_PASSAGE PROVIDED_
####

This time, after the Chinese screening, J.J. Abrams introduced the two Indian superstars of the VFX-packed period action adventure for a Q&A and they were met with a lusty roar. Ram Charan plays Raju, the contained overachiever policeman, and his close friend N.T. Rama Rao, Jr. is Bheem, a villager on a mission to save his niece who has been kidnapped by the brutal British. Both are loosely based on historic freedom fighters from the 1920s (but who never met). The equally matched actors deliver superhuman strength and bravura determination to a series of unimaginable stunts that demand Tom Cruise-level risk and preparation. And moviegoers fell in love with them.

I talked to the two old friends more quietly, on Zoom. Clearly, they are comfortable with each other, finish each other’s sentences, agree with what the other is saying, chuckle and laugh. NTR is more outgoing and tends to answer first, but Ram Charan holds his own, occasionally stepping in protectively with a better word or to clarify meaning. They addressed a range of subjects, from the Oscar-shortlisted and Golden Globe-winning song “Naatu Naatu,” to the 72 days allotted to film the “RRR” action sequences. It helped that the two chums trust each other, especially when Rajamouli demanded they make physical contact during intense fight scenes.

Both have worked for Rajamouli before. They know the drill. Like James Cameron or George Miller, the Telugu director is a demanding taskmaster who also makes sure that every stunt is safe before his actors enter the fray. The two men each sustained injuries during “RRR” — but they didn’t happen during filming.

The interview has been condensed and edited for clarity. It took place shortly before the Golden Globes, where “RRR” won Best Original Song.

Ram Charan Teja as Alluri Sitarama Raju in RRR

Ram Charan in “RRR.”

Screenshot/Netflix

Anne Thompson: Rajamouli has said that the emotions and the characters carry the action, or we wouldn’t be so invested in “RRR.”

Ram Charan:
From all the movies he’s done — every movie is unique, [but] this is his best writing. He and his father together have written such a beautiful yet slightly complicated [film]. It’s heartwarming, it’s fulfilling, and when I see his character also [pointing to NTR], I start moving to connecting to his emotion. When I’m seeing myself, when I see him performing, I become an audience. I again see myself as an actor.

####

_WHAT TO DO_
(1) In the RRR article, copy out the stretch from "I talked to" through "intense fight scenes.", switching "Zoom" to "Skype".
(2) According to the RRR article, how many days were allotted to film the action sequences?
(3) Write the next part of the RRR article, picking up after its final sentence.

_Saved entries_
####

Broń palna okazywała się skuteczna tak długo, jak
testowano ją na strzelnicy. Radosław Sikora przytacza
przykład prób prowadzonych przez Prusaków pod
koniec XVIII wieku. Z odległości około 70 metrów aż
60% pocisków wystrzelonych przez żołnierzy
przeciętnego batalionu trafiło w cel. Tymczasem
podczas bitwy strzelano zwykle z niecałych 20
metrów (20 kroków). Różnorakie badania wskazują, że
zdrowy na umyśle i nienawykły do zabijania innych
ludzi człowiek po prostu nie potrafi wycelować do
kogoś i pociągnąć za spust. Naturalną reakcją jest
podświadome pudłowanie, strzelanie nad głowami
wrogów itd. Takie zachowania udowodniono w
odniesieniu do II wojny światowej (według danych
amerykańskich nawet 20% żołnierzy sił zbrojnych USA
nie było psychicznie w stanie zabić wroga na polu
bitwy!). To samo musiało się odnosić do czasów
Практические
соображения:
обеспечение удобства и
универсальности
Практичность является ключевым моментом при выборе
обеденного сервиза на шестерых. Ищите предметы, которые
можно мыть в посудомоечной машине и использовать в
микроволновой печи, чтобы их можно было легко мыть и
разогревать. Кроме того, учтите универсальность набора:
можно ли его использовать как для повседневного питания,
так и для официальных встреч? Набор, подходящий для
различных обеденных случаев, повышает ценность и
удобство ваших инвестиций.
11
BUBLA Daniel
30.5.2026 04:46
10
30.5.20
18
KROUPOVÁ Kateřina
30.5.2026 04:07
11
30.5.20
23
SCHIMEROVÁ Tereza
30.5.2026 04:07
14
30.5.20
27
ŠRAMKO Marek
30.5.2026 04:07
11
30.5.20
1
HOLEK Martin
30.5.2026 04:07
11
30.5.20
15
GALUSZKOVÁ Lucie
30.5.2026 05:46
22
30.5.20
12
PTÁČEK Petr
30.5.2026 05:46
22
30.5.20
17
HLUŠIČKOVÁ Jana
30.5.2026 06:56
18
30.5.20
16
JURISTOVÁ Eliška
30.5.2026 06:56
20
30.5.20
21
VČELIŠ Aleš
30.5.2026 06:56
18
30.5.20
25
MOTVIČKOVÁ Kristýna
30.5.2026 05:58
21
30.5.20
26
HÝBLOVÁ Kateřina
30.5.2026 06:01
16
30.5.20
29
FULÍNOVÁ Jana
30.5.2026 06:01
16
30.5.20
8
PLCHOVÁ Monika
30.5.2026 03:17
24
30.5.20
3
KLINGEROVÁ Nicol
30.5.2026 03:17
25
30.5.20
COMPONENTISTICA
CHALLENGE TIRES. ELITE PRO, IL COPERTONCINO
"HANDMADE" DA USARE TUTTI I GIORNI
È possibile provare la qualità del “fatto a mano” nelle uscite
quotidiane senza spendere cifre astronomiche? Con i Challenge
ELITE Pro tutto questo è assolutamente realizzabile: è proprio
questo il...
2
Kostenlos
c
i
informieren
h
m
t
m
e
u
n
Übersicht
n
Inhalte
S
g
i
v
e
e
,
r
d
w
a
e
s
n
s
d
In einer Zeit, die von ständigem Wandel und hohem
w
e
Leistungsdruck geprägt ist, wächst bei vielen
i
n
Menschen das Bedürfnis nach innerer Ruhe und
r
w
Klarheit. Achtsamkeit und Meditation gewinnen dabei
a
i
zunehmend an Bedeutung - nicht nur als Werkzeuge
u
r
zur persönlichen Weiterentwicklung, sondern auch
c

####

_ANSWERS FOR THIS EXERCISE_
(1)
I talked to the two old friends more quietly, on Skype. Clearly, they are comfortable with each other, finish each other’s sentences, agree with what the other is saying, chuckle and laugh. NTR is more outgoing and tends to answer first, but Ram Charan holds his own, occasionally stepping in protectively with a better word or to clarify meaning. They addressed a range of subjects, from the Oscar-shortlisted and Golden Globe-winning song “Naatu Naatu,” to the 72 days allotted to film the “RRR” action sequences. It helped that the two chums trust each other, especially when Rajamouli demanded they make physical contact during intense fight scenes.

(2) 72 days.

(3)
N.T. Rama Rao, Jr: It’s really tough for a director to bring about characters which resemble you in personal life as well. You know this is you, you feel so comfortable that it’s you, but yet you have to put in a lot of effort to be you again.

RC: Both our characters are so similar to us. So similar to each other.

NTR: We are that.

You two have known each other a long time. You present differently. Can you describe those differences?

NTR:
The saying in physics, like poles repel, unlike poles attract? We are very unlike each other and that’s why we are attracting each other. He’s everything I am not, and I’m everything he is not. [Charan laughs.] We love that about each other. I like the opposite of what I am, and he likes the opposite of what he is.

So one is more outgoing and presenting, the other more closed off?

NTR:
I express a little more than Charan, [I’m] a little more composed. I’m a little aggressive.

RC [gently correcting]: He’s an extrovert.

NTR: I would always want to be an introvert, he would always want to be an extrovert. We just complement each other. And that’s why we are very secure with each other, he and I.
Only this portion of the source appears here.